▸ WORK REQUIRED: Below is some data. Copy word for word the lines from the one containing "family: Cupressaceae" up to and including the one containing "genus: Myadestes", and give only those lines.

▸ INPUT MATERIAL:

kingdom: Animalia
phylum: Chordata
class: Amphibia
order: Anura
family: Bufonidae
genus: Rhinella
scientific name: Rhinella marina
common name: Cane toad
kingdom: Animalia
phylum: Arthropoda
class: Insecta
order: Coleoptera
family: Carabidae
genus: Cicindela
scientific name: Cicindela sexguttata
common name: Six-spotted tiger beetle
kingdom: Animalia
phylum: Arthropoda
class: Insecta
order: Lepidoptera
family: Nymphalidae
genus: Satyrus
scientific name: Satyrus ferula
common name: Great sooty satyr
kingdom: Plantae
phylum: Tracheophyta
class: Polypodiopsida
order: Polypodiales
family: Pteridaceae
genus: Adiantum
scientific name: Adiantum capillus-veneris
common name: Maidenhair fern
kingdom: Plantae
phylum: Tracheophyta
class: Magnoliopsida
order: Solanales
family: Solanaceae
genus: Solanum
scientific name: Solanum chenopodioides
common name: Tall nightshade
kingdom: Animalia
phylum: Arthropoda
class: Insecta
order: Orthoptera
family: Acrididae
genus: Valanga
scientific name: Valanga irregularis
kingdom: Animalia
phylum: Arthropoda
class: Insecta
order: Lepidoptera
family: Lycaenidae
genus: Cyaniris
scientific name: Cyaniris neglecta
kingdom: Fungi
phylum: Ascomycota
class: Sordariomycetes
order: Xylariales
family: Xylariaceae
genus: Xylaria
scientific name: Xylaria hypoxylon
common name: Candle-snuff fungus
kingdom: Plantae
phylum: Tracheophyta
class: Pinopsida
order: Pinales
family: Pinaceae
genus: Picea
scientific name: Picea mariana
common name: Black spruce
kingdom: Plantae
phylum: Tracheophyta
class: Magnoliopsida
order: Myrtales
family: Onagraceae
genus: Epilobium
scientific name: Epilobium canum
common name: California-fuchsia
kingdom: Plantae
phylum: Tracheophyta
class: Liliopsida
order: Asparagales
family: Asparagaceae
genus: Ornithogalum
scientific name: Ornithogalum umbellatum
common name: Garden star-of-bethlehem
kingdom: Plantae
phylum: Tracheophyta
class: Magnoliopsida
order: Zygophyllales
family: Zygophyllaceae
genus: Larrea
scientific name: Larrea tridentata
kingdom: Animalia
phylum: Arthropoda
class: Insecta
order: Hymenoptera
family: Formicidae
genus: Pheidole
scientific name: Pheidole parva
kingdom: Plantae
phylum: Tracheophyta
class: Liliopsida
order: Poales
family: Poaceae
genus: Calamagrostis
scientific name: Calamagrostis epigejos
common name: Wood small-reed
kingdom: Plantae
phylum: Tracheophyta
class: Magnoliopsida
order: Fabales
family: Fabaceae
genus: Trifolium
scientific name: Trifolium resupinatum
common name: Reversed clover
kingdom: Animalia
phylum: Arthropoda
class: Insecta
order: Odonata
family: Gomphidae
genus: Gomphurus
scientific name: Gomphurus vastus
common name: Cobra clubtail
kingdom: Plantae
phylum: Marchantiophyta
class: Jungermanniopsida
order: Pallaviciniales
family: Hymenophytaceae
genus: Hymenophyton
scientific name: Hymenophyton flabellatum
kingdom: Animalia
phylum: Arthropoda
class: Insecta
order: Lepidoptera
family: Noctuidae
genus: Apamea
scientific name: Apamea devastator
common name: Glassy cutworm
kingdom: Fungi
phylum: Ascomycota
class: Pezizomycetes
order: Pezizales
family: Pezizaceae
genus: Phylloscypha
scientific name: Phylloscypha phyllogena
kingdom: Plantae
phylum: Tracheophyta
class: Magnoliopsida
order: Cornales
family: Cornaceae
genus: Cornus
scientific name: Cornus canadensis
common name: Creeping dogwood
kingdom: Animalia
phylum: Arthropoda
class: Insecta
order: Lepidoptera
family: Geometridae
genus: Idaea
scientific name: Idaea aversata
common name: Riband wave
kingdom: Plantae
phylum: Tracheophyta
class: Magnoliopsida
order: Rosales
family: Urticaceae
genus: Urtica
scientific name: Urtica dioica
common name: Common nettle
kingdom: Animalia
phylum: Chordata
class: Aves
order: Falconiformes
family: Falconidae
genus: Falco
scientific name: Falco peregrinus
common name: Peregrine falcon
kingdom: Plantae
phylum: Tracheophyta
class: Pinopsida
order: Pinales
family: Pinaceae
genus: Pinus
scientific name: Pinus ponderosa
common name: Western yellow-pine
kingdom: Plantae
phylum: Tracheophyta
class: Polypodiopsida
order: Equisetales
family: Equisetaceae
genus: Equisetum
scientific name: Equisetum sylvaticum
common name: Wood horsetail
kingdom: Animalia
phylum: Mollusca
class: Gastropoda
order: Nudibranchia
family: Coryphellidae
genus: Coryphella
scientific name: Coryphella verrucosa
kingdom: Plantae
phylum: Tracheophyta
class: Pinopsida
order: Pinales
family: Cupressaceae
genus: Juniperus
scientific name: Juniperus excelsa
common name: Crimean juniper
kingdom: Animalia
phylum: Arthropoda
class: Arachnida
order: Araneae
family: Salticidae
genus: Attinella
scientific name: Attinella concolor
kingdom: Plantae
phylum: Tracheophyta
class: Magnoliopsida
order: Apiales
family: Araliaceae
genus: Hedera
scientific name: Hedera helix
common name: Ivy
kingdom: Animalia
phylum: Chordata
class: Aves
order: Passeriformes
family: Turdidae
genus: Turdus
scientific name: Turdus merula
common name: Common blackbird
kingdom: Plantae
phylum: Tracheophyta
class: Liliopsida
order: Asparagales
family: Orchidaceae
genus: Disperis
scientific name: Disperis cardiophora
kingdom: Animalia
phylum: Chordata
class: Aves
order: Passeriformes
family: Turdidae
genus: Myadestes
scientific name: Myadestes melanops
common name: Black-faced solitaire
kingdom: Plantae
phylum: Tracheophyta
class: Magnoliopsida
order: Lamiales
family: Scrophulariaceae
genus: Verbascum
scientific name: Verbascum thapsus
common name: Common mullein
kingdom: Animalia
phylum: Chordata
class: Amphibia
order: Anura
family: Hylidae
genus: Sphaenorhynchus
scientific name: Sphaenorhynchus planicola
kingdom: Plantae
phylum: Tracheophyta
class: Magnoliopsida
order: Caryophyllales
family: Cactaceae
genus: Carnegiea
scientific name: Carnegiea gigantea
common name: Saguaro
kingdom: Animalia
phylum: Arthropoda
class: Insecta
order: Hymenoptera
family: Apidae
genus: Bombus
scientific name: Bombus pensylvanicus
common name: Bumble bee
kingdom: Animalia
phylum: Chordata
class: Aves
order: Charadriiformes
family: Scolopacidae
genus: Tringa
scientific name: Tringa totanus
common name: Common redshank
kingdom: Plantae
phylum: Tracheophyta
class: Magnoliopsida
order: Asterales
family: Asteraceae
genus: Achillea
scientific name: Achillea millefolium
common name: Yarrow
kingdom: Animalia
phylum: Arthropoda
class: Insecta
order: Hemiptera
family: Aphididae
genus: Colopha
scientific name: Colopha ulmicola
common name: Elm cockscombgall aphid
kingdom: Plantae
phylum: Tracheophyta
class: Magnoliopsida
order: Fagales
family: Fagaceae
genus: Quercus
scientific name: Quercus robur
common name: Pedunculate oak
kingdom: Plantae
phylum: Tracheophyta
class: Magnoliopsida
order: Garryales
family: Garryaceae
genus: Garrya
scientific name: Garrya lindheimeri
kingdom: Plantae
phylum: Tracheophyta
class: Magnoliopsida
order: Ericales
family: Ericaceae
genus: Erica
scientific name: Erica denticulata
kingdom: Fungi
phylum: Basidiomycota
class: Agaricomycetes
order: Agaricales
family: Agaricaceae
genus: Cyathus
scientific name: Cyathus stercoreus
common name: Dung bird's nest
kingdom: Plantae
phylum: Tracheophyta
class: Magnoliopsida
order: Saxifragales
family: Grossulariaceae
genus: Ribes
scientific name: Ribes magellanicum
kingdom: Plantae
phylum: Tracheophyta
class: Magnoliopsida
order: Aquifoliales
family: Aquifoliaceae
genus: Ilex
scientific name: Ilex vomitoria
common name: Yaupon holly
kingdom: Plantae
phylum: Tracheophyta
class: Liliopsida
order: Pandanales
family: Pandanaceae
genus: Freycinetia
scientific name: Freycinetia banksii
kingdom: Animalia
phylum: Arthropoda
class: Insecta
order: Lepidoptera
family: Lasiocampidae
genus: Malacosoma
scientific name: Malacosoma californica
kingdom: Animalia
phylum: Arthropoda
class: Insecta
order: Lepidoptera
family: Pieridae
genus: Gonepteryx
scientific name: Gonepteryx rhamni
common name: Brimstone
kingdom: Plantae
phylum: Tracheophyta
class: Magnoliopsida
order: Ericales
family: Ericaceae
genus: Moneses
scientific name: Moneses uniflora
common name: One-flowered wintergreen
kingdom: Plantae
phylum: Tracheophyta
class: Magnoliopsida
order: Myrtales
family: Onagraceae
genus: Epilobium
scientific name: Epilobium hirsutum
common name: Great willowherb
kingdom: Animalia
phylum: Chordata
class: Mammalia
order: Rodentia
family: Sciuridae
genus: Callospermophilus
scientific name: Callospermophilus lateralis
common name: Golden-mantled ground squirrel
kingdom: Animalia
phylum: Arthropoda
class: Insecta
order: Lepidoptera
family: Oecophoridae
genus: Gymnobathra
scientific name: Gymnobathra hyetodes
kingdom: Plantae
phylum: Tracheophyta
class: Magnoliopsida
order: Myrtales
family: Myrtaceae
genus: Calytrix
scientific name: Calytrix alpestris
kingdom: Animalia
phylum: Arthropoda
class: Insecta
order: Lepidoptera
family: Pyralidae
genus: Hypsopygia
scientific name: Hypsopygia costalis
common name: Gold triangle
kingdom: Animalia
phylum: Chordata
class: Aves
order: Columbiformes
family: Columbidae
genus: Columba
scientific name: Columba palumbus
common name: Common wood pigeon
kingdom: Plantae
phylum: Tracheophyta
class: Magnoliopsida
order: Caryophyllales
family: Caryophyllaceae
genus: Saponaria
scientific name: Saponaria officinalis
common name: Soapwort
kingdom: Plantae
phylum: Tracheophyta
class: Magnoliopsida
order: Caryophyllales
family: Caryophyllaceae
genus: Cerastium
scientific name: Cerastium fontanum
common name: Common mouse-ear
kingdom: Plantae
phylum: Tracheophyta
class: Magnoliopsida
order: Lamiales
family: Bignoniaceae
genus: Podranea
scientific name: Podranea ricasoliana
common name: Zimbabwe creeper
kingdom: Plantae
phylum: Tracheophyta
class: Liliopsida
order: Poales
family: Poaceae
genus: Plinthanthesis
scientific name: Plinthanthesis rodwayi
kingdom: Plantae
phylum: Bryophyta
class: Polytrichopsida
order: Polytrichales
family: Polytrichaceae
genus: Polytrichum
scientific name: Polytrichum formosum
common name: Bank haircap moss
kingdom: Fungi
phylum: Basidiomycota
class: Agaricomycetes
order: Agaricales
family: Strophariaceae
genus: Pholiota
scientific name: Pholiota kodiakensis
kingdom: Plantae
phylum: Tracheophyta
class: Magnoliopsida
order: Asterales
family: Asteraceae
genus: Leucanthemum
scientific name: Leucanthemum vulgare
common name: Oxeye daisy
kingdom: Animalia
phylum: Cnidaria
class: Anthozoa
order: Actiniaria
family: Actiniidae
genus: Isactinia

▸ PROBLEM SOLUTION:
family: Cupressaceae
genus: Juniperus
scientific name: Juniperus excelsa
common name: Crimean juniper
kingdom: Animalia
phylum: Arthropoda
class: Arachnida
order: Araneae
family: Salticidae
genus: Attinella
scientific name: Attinella concolor
kingdom: Plantae
phylum: Tracheophyta
class: Magnoliopsida
order: Apiales
family: Araliaceae
genus: Hedera
scientific name: Hedera helix
common name: Ivy
kingdom: Animalia
phylum: Chordata
class: Aves
order: Passeriformes
family: Turdidae
genus: Turdus
scientific name: Turdus merula
common name: Common blackbird
kingdom: Plantae
phylum: Tracheophyta
class: Liliopsida
order: Asparagales
family: Orchidaceae
genus: Disperis
scientific name: Disperis cardiophora
kingdom: Animalia
phylum: Chordata
class: Aves
order: Passeriformes
family: Turdidae
genus: Myadestes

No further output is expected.